Cybertaxonomic tools can help bring dimly lit taxa into full light, but not much. The rate-limiting steps in lighting up taxa are in the minds and lives of human taxonomists coping with the huge and bewilderingly complex diversity of life. It's not the tools used after the observing and thinking is done, it's the observing and thinking.

In their article 'Ramping up biodiversity discovery via online quantum contributions' (http://dx.doi.org/10.1016/j.tree.2011.10.010), Maddison et al. argue that the pace of naming and description can be increased if information about what I've called dimly lit taxa is publicly posted, piece by piece, 'publish as you go', on the Internet. In my case, I would upload images and data for my 71 'species-in-waiting' to suitable sites and make them freely available.

Excited by these discoveries, amateurs and professionals would rush to search for fresh specimens. Specialists would drop whatever else they were doing, borrow the existing specimens of the 71 from their repositories and do careful inventories of the morphological features I haven't documented. Aroused from their humdrum phylogenetic analyses of other organisms, molecular phylogeny labs would apply for extra funding to work on my 71 dimly lit taxa. In no time at all, a proud team of amateurs and specialists would be publishing the results of their collaboration, with 71 names and descriptions.

Shortly afterwards, flocks of pigs would slowly circle the 71 type localities, flapping their wings in unison.

Memo to Maddison et al. and other would-be reformers: the rate of taxonomic discovery and documentation is very largely constrained by the supply of taxonomists. You want more names, find more namers.

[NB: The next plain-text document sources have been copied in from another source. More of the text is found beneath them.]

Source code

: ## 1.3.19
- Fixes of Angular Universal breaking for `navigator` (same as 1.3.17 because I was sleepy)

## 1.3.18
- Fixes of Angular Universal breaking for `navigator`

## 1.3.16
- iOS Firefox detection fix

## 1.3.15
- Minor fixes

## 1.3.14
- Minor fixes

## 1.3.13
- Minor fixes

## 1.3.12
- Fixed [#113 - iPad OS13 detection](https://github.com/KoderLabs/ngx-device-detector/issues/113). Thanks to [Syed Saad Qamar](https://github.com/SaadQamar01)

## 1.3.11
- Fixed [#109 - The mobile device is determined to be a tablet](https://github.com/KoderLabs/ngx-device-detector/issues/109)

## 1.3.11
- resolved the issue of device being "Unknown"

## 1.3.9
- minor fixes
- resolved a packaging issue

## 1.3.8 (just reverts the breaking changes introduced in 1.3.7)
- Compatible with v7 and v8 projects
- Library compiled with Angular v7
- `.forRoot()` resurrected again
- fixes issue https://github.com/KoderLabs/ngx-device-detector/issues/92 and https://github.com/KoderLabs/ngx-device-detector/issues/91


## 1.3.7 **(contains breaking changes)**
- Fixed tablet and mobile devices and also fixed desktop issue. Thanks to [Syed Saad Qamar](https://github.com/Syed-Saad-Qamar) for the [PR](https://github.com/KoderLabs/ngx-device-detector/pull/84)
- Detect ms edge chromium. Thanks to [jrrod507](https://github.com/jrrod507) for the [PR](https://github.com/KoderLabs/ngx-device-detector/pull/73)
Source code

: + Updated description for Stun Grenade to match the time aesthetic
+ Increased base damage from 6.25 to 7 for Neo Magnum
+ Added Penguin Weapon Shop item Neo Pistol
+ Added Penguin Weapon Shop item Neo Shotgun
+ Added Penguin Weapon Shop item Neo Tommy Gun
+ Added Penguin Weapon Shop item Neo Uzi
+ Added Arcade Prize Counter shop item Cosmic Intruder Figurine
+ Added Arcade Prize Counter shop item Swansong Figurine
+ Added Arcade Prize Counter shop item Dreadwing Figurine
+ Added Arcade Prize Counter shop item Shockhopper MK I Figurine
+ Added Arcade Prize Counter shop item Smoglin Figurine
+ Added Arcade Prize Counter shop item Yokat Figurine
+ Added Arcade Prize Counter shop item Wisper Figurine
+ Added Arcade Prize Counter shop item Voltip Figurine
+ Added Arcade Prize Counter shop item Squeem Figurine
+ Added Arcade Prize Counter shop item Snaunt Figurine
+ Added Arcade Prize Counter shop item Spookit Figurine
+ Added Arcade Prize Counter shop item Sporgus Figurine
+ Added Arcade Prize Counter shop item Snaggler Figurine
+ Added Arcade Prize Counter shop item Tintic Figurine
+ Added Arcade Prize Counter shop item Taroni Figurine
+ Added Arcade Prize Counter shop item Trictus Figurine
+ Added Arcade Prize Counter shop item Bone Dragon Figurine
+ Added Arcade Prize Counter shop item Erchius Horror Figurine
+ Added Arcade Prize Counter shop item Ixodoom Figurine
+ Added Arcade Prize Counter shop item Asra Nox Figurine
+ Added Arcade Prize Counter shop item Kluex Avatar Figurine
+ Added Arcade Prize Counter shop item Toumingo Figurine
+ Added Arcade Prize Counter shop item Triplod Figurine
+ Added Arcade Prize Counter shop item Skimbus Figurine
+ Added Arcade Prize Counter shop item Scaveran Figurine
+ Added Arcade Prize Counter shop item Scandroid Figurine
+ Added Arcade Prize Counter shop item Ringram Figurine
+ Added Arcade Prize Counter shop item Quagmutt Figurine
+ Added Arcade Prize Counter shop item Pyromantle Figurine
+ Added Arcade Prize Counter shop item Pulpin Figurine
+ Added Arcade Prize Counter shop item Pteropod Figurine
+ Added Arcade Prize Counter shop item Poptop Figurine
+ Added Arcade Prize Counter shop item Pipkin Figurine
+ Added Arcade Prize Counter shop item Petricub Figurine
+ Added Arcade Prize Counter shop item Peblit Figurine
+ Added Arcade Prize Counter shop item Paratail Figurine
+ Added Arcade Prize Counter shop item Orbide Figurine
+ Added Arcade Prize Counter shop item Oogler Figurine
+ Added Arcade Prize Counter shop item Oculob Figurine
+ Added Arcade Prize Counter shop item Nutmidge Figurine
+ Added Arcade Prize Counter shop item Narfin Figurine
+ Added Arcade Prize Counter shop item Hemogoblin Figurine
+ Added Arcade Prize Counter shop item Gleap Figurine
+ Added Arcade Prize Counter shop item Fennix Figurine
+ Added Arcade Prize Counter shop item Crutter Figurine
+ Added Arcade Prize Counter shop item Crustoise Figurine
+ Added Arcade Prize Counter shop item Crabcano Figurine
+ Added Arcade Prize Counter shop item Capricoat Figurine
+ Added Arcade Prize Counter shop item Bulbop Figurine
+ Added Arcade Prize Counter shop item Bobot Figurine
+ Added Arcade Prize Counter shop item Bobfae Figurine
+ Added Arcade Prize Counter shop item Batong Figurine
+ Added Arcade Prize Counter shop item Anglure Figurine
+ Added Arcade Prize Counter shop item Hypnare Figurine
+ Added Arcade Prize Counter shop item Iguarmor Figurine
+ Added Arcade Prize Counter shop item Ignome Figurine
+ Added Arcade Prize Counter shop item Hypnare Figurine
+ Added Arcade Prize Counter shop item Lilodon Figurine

Citations, Social Media & Science

Quick note that Morgan Jackson (@BioInFocus) has written nice blog post Citations, Social Media & Science inspired by the fact that the following paper:

Kwong, S., Srivathsan, A., & Meier, R. (2012). An update on DNA barcoding: low species coverage and numerous unidentified sequences. Cladistics, no–no. doi:10.1111/j.1096-0031.2012.00408.x

cites my "Dark taxa" in the body of the text but not in the list of literature cited. This prompted some discussion of DOIs and blog posts on Twitter:



Read Morgan's post for more on this topic. While I personally would prefer to see my blog posts properly cited in papers like doi:10.1111/j.1096-0031.2012.00408.x, I suspect the authors did what they could given current conventions (blogs lack DOIs, are treated differently from papers, and many publishers cite URLs in the text, not the list of references cited). If we can provide DOIs (ideally from CrossRef so we become part of the regular citation network), suitable archiving, and — most importantly — content that people consider worthy of citation then perhaps this practice will change.